◆ **Text shown**
* * * * *

Al-Akhdhar is an archaeological site in Ash Sharqiyah, Oman. It is a cemetery containing with remains dating from the Umm al-Nar, Wadi Suq, Late Iron Age (Samad), and Islamic periods.

Description

The site is located next to the Wadi Samad. In 1973–4, Shaikh Hamdan al-Harthi, a resident of Samad al-Shan, informed the newly formed Department of Antiquities of the existence of pre-Islamic graves at this site. A British team led by D. Brian Doe and Beatrice de Cardi surveyed the site and put it in their gazetteer. In 1974, eight of the graves were excavated, but without any documentation.

* * * * *

◆ **Information given**
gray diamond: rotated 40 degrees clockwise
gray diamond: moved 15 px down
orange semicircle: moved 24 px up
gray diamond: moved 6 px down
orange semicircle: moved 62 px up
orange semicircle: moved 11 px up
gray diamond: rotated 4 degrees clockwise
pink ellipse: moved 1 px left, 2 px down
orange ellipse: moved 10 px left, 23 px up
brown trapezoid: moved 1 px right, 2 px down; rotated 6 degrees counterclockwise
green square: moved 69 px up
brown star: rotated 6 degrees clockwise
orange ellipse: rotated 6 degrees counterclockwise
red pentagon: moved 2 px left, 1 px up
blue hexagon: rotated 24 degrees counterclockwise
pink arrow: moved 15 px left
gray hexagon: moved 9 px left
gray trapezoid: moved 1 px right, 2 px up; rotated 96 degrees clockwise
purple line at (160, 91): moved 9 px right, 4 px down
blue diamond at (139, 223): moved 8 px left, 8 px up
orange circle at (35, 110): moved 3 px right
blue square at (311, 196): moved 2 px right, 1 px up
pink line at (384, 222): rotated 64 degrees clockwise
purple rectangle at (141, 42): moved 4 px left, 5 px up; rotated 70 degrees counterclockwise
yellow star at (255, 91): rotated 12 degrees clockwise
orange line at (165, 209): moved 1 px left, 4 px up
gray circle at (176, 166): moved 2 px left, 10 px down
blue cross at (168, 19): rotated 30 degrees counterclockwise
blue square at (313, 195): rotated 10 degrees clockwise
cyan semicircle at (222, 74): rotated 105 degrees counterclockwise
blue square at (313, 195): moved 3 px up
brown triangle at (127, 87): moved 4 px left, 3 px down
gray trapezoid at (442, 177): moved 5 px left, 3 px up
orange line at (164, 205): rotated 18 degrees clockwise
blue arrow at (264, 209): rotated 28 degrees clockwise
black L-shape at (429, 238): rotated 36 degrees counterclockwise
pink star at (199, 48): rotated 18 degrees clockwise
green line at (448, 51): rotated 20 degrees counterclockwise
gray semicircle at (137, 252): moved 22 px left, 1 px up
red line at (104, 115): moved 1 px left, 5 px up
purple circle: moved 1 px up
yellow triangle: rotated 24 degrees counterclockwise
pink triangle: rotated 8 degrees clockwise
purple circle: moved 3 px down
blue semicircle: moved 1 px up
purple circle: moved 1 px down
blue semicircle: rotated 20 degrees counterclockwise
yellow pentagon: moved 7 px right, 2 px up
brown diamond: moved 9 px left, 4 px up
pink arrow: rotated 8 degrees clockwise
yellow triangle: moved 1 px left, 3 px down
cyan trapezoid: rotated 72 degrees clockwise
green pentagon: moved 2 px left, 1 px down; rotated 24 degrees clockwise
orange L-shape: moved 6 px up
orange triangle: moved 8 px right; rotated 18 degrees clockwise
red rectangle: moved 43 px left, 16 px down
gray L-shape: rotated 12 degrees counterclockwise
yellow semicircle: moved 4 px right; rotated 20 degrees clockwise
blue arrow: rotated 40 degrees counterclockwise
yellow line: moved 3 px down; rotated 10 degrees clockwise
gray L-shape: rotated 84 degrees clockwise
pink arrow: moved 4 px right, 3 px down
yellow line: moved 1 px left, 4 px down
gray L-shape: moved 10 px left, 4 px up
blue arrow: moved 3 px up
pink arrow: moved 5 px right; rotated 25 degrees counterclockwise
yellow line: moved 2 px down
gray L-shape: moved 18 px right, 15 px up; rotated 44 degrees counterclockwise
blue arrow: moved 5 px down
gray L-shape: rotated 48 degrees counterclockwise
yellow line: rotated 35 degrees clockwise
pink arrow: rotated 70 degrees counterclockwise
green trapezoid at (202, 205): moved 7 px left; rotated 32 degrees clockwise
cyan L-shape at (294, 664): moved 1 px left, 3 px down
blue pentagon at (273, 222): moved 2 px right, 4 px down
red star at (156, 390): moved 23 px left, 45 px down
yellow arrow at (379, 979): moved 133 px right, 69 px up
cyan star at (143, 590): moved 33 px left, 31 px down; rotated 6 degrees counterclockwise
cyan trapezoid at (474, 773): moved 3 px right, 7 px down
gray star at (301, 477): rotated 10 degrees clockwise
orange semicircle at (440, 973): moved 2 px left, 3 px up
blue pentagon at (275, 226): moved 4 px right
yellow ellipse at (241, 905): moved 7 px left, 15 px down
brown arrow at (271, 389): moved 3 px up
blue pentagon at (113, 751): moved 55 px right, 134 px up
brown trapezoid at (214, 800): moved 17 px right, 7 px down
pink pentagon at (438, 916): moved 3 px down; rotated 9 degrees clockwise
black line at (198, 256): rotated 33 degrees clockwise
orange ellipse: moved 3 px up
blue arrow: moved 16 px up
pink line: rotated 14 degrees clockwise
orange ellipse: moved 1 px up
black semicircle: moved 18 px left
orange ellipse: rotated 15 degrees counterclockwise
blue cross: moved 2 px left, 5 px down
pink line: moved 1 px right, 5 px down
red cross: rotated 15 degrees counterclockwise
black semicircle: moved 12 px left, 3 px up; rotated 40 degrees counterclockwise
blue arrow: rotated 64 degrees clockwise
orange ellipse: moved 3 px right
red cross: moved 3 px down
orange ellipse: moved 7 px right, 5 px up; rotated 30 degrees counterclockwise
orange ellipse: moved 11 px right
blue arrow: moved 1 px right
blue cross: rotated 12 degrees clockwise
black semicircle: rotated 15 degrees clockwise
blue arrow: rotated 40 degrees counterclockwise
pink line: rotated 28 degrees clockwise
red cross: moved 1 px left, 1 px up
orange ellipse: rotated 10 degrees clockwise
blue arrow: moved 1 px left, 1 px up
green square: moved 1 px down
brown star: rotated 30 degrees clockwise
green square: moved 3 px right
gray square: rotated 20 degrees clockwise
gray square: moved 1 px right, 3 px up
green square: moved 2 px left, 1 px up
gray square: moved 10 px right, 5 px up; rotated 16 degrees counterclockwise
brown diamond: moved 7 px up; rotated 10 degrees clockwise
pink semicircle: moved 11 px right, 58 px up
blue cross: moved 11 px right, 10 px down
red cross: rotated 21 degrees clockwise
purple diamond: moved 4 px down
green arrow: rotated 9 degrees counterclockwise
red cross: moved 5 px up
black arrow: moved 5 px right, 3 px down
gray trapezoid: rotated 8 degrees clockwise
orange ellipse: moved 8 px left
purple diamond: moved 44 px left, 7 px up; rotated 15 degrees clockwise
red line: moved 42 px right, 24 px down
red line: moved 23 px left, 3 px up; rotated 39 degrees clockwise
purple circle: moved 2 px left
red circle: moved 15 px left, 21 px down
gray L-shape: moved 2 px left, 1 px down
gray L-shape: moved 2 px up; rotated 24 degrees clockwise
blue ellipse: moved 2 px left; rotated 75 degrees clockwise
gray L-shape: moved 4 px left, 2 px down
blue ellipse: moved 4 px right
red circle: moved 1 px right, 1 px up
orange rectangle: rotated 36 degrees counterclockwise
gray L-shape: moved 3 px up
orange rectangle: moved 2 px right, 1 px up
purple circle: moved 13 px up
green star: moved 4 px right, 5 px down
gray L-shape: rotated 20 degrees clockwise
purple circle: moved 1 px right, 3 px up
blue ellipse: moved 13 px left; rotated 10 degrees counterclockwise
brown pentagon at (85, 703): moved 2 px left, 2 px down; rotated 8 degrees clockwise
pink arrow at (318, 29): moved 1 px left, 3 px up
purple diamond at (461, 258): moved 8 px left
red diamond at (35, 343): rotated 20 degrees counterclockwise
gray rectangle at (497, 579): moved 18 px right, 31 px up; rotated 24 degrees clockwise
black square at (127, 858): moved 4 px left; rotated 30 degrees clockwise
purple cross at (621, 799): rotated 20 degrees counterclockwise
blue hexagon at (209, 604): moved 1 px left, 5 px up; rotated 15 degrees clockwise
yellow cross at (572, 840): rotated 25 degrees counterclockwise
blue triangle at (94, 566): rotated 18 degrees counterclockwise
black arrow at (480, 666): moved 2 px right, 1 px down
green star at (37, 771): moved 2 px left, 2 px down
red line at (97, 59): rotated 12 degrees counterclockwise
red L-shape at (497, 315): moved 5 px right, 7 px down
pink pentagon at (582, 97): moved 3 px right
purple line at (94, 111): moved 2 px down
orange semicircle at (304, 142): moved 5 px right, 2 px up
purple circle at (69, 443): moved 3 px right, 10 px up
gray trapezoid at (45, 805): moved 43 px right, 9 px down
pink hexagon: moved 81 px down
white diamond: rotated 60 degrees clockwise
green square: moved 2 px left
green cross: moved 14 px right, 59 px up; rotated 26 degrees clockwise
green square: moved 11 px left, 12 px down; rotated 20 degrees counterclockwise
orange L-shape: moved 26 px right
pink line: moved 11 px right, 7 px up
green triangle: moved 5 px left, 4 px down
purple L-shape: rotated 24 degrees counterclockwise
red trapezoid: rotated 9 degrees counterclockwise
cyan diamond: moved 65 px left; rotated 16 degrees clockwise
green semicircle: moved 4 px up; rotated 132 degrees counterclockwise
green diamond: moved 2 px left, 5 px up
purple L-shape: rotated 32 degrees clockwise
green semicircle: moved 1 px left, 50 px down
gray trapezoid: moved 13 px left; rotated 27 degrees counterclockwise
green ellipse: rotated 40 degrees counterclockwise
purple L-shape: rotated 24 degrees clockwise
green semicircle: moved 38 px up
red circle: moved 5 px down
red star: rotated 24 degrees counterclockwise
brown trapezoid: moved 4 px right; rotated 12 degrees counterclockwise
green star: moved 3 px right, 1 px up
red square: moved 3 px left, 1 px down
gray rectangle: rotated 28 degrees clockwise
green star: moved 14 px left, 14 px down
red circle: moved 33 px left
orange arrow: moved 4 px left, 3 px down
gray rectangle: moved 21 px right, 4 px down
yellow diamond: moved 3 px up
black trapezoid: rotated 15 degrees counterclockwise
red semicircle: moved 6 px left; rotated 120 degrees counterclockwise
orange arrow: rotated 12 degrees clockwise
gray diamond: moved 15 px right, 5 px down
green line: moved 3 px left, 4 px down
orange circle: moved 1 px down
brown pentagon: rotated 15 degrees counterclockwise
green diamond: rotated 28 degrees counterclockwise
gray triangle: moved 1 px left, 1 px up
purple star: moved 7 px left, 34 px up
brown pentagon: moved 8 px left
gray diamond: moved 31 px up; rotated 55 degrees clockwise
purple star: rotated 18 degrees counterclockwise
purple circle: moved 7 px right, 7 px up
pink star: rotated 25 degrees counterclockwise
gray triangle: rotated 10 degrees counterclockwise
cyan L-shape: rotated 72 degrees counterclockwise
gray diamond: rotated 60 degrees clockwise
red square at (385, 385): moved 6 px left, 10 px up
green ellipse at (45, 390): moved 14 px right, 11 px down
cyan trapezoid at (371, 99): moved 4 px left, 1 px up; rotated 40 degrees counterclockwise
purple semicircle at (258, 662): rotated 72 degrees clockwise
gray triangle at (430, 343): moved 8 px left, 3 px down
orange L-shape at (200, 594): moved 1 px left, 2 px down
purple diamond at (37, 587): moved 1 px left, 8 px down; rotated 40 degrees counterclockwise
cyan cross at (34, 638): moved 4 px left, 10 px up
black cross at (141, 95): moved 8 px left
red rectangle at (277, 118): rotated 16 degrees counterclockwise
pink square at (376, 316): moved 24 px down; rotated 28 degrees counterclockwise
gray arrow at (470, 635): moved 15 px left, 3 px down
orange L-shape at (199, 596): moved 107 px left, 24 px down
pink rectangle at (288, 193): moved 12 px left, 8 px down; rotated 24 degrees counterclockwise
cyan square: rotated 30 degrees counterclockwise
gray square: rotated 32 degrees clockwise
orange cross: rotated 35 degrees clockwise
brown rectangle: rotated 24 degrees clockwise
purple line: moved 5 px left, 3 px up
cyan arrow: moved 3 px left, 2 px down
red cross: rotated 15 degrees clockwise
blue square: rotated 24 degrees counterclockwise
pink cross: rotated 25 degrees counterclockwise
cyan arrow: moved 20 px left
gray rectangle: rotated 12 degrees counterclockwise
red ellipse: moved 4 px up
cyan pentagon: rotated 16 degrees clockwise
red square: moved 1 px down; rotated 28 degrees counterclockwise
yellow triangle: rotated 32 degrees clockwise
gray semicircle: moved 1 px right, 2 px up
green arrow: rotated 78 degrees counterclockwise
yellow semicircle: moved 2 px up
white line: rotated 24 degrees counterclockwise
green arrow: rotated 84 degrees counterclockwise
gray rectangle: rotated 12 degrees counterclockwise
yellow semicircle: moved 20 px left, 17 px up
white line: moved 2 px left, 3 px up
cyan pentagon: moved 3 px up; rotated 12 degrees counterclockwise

* * * * *

◆ **Requirements**
a – Translate this sentence from the passage on Al-Akhdhar into Spanish: "The site is located next to the Wadi Samad."
b – In the passage on Al-Akhdhar, rewrite the part that opens with the words containing "Description" and closes with "without any documentation.", putting "tombs" in place of "graves".
The entries come from a different source than the passage on Al-Akhdhar.

◆ **Solutions in order**
a – El sitio se encuentra junto al Wadi Samad.

b –
Description

The site is located next to the Wadi Samad. In 1973–4, Shaikh Hamdan al-Harthi, a resident of Samad al-Shan, informed the newly formed Department of Antiquities of the existence of pre-Islamic tombs at this site. A British team led by D. Brian Doe and Beatrice de Cardi surveyed the site and put it in their gazetteer. In 1974, eight of the tombs were excavated, but without any documentation.